Rich people annoy me.

Not because they’re richer than me (pretty much everybody is richer than me) but because they exude an air of extreme cuntery. They swagger around in new clothes, drive new cars and eat new recipes in new restaurants and wipe food from their new, permatanned chins.

Maybe it’s just me, but I find it very difficult to trust anyone who doesn’t occasionally look at their bank balance and self harm or whose stomach doesn’t drop when they see another white envelope drop through the door with an angry letter from their creditors.

Now don’t get me wrong, I wouldn’t mind a bit more money. It would be nice to get to end of the month without having to look for the dented cans of beans at the supermarket or eek out the last of the electricity and gas on my prepay meters.

However this blog isn’t about my inability to make or keep money. It is about why I find rich people creepy. Yes you read me right! They’re creepy. Creepy and slimy. They look too good, smell too good and dress too well. If you go to dinner with a rich person then you will rarely look across at a slightly frayed shirt or a crumpled sports jacket. No, the shirt will be pristine cotton, made from the pubic lint of an Indian virgin and the jacket will be so perfectly pressed that you might cut yourself on the lapels.  It doesn’t help, that on the two occasions I’ve been to dinner with a rich person; I’ve been the one who paid. You see rich people are miserly; they didn’t get rich by paying for meals. No sir, they’ll keep that money, starched and pressed in their Dodo skin wallets and when they’re at home and alone, they’ll take it out and cum on it.

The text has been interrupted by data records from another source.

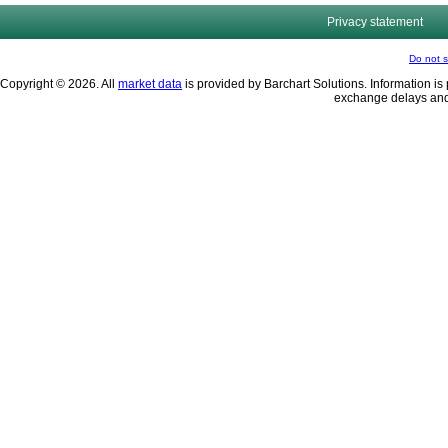
Privacy statement
Do not s
Copyright © 2026. All
market data
is provided by Barchart Solutions. Information is 
exchange delays and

Now I’m prepared to admit that it isn’t just their wealth that I loath. There are plenty of really rich people that I quite like. Stephen Fry is loaded and I don’t vomit when I see him on my television. However I can’t watch an episode of ‘Up the Lions Bum’ because it features a room full of the sort of rich people I loath. The ‘self made man/woman’ kind, who sicken me.

So there it is: my own special prejudice. I’m not a racist or homophobe, nor am I anti-semitic, sexist, ageist or speciesist. No. I just hate a certain kind of rich person, which in my world makes me the best kind of person.

Can you lend me a tenner?

Martin Wolfenden

Back in the early days of this Century, I made some money by saying the odd funny thing in public. On one of these occasions a fellow funny talker told me that I should write a blog (because that was the sort of thing funny talking people did back then.) Now, I’m not the sort of person who does things the easy way, so I rejected all the ready made blogging platforms and started my own website. Since then it’s become a repository for whatever stuff is bubbling out of my brains and a directory of various podcasts and videos that I’ve made with my friends and is completely unnecessary.